Module 4: Stop Motion Production and Post Production

This Week’s Readings:

Sound:

When it comes to creating, people always think about the story, and the pictures/video/designs needed to create it, but when it comes to sound most people only think about dialogue. In reality most times sound ends up being the most important part of a video. If you have terrible sound the video just won’t be good. While reading Animated Storytelling by Liz Blazer. She talks about not only importance of well recorded dialogue, but also layering your sounds with diegetic sound, which is a sound that comes from a source seen on screen, like a pot hitting the ground. And non-diegetic, which is a sound that is not seen on screen or typically associated to what is going on, like background music done by a symphony or a laugh track during a sitcom. Using both types of sound helps the audience feel like they are there with your characters in the moment and helps further convey the emotion of the scene.

Another huge tip that Blazer talked about when it comes to sound is that timing is everything. If you don’t sync your sound effects with the correct actions or the music starts to swell at the young time, the sound no longer helps lead the story, but instead will distract your audience and become a hindrance to it. When your editing sound repeatedly go back and see exactly what moment is most impactful for the audience. In order to see you can usually just nude the audio clip in one direction or the other frame by frame to find the perfect sweet spot.

Design Wonderland:

At this point in the text book we have gotten to the point where you can actually begin to create the world in your story. With this designing freedom Blazer talks about the need to still establish rules. These rules come with any world, like a time and place. Give your world something to ground itself in. Like if it’s a real time and place that has already happened to you have to keep the design relevant to that time period, or does the story take place in the future or on a made up planet in that case you have to design it to have your own specific look, but every object you put in that environment needs to have a purpose.

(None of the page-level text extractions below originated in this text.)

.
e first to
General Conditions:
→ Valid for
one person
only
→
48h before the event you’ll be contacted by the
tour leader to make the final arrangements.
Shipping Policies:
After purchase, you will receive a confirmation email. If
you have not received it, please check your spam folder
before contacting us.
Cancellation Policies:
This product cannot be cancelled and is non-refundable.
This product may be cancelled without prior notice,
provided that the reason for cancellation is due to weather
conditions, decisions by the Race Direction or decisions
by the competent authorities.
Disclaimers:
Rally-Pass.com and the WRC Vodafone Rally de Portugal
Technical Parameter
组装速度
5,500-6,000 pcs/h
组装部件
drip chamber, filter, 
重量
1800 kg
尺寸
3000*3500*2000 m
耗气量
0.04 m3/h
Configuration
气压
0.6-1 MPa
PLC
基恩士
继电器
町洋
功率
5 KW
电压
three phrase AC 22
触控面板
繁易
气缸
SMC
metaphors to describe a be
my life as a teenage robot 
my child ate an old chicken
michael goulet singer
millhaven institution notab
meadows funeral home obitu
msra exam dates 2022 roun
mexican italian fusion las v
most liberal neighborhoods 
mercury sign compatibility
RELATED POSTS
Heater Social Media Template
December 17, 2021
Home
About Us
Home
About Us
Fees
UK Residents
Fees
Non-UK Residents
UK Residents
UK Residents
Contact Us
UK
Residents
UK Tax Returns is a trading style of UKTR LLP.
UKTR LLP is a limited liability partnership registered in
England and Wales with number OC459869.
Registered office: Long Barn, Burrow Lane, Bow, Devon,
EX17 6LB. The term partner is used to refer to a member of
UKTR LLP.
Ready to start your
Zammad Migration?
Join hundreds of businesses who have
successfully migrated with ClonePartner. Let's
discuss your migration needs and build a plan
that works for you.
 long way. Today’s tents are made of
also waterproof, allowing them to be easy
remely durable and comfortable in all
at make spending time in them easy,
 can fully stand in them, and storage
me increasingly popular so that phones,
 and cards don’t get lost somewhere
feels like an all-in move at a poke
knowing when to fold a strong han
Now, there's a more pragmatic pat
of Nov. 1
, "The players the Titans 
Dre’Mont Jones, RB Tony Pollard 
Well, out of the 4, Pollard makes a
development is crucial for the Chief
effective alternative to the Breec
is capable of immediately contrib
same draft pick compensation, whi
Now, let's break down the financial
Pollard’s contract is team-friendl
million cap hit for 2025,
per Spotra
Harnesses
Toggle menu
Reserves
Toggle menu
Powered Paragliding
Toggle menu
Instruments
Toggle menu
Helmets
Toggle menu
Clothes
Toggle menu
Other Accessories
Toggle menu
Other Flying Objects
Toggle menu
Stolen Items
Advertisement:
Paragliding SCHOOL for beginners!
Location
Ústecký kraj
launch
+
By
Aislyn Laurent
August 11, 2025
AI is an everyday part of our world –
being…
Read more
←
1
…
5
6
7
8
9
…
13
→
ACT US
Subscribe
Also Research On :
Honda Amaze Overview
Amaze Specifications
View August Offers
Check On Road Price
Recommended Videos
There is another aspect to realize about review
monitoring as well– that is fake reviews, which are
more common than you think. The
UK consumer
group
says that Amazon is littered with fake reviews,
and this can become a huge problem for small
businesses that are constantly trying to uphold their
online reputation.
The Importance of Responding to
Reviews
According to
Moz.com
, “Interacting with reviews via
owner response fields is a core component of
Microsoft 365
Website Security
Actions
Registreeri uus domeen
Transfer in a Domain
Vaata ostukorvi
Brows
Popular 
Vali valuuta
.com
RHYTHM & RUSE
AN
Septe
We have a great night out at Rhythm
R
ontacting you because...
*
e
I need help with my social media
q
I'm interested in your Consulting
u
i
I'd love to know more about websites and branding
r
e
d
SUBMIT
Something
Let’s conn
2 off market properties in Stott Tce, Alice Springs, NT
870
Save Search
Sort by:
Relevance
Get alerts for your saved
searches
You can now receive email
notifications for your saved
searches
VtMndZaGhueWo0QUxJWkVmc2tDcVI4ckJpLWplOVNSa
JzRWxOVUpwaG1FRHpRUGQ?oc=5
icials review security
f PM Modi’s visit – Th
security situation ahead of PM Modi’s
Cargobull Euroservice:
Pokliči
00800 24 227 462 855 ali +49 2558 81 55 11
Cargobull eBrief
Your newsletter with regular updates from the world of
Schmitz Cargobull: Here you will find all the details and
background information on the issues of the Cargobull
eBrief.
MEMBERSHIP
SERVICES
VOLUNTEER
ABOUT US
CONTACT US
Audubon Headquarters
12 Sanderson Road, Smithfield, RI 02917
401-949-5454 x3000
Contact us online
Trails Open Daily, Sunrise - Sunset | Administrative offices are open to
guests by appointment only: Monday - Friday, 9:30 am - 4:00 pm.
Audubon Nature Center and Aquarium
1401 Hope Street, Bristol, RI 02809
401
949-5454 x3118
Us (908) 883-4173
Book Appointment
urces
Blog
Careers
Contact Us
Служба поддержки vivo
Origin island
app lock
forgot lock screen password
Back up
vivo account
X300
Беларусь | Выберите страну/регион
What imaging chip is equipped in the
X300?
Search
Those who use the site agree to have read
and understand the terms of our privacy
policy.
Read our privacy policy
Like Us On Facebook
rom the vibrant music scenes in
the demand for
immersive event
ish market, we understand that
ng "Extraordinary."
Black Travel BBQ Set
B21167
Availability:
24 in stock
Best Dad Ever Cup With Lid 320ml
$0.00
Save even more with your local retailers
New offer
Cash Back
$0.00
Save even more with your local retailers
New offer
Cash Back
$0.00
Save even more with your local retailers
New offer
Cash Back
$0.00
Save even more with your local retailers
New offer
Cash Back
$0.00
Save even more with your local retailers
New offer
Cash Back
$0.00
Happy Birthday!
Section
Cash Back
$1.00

Another important set of rules would be the worlds physical rules. Like is there gravity and does it effect objects the same as on earth and if it doesn’t then your new laws of gravity need to effect every object the same way, you can’t change it for some things and not all things. For example on earth a brick will fall faster than a feather, but in your new world in might be the opposite, but in that case if lighter things fall faster, then when you push two people out of a car the lighter person should hit the ground first.

The next rules Blazer talks about for your new world would be social laws. In the society that your characters live in, is there a class system? Do the characters even have to follow rules or is it lawless? And you have to think about how these social rules will effect how the characters behave in certain situations.

The final and possibly most important set of rules you have to establish when designing your new world are the visual rules. Blazer talks about these laws being the ones that dictate what the actual world looks like. In the book she talks about a futuristic world being run by cellphones, so the worlds visual rules could be that everything is designed with desaturated colors and harder edges so it feels stiff and lifeless.

Designing can be a lot of fun and it’s extremely creative and freeing, but there still needs to be some sort of form and organization otherwise the extreme and crazy places you create will just feel unrealistic or too far fetched for people to actually buy into them when watching.

Sound Inspiration

  1. The first stop motion influenced my final stop motion a lot when it comes to sound. I liked the way that took creative freedom and made something that usually has a very soft and squishy sound and made it metallic sounding so that object felt more solid vs what it might look like with out the sound effect, which is mushy clay. In my stop motion I tried to use over the top sound effects that wouldn’t necessarily always be the first that came to mind when you think of each object.
  2. The second stop motion is honestly one of my favorites of all time, but with out sound it just wouldn’t have the same impact. Each animal has its own distinct sound and the noises they use to help convey each character emotions is incredible since both characters are actually inanimate objects that have no lines of dialogue. But with the sound you understand exactly what they’re trying to say.

Text Inspiration:

  1. The first text example is really fun to me, but it’s also something that I could see myself learning to make. It’s honestly just a bunch of lines being moved in scale and position and then fading out at the end. It would probably be very time consuming to animate from the ground up but it would be worth it in the end for the cool outcome.
  2. The second text animation is really cool. It’s a flicker effect as if the word was supposed to be a neon sign coming to life. It’s very artistic choice and if utilized for the right project could really make the beginning or end credits stick out to a person.

My Finial Stop Motion:

My final stop motion project, was very interesting to make. I utilize the non-linear version of storytelling a took a puzzle approach for the story. So I didn’t reveal the final goal of the stop motion until the very end.

One of the main challenges of the project was the fact that I wanted to be behind the camera to control everything and make sure it was all captured correctly, because of this though I had to use my younger sibling as the talent and trying to make someone move frame by frame and freeze when you need to move something is very difficult. This is why throughout the video some things shift a little weird since she was never exact on the freezing and holding still part.

Overall this project gave me a new found respect for artists who make extraordinarily long and seamless stop motions. Just this 30 second one took hours and still isn’t even remotely perfect. I honestly want to keep working in stop motion though since the transition possibilities are endless and really fun to come up with.